Using Multiworld Testing to find the perfect offer

Making decisions about what offers to personalize to which customers isn’t simple. There’s a huge number of variables to consider, and the more information you account for, the better the results.

There’s the customer – who they are, where they are, what they like, what they’ve bought and what they’re likely to buy. There’s the marketing mix – prices, products, places and promotions. And there are contextual variables – what’s the weather like? What’s the time? What’s happening at any given moment that will or can change how you need to talk to the customer, and how they’re likely to respond?


And it’s the context that makes things interesting. Customer decisions on where to go, how to engage and what to buy can alter in an instant due to a change in context: an unexpected downpour, getting lost, or discovering it’s 3:00 and you accidentally worked through lunch.

Luckily for marketers, access to contextual information through mobile and connected devices means we can adapt messaging to better reflect the circumstances. Someone caught out in the rain could receive an offer for a hot meal or savings on wet weather gear; someone in an unexpected part of town could be pointed at a recently opened outlet; and a lunch regular who didn’t check in could be invited to enjoy a coffee combo – something that could become a regular afternoon behavior with the right positioning.

### AVAILABLE DATA
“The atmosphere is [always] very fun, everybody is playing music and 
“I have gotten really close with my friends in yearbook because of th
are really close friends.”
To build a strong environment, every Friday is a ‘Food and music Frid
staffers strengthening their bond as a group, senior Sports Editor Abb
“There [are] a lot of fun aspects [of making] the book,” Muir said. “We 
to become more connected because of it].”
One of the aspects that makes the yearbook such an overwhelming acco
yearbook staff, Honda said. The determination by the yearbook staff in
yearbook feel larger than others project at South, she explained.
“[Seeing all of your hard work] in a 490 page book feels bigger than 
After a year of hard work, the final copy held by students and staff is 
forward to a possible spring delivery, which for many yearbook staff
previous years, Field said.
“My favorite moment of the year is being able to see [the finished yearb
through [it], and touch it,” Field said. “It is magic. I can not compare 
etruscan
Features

### TASK OBJECTIVE
Please return, word for word, the part of the Multiworld Testing article starting with "There’s the customer" and going on through "likely to respond?".

### YOUR RESPONSE
There’s the customer – who they are, where they are, what they like, what they’ve bought and what they’re likely to buy. There’s the marketing mix – prices, products, places and promotions. And there are contextual variables – what’s the weather like? What’s the time? What’s happening at any given moment that will or can change how you need to talk to the customer, and how they’re likely to respond?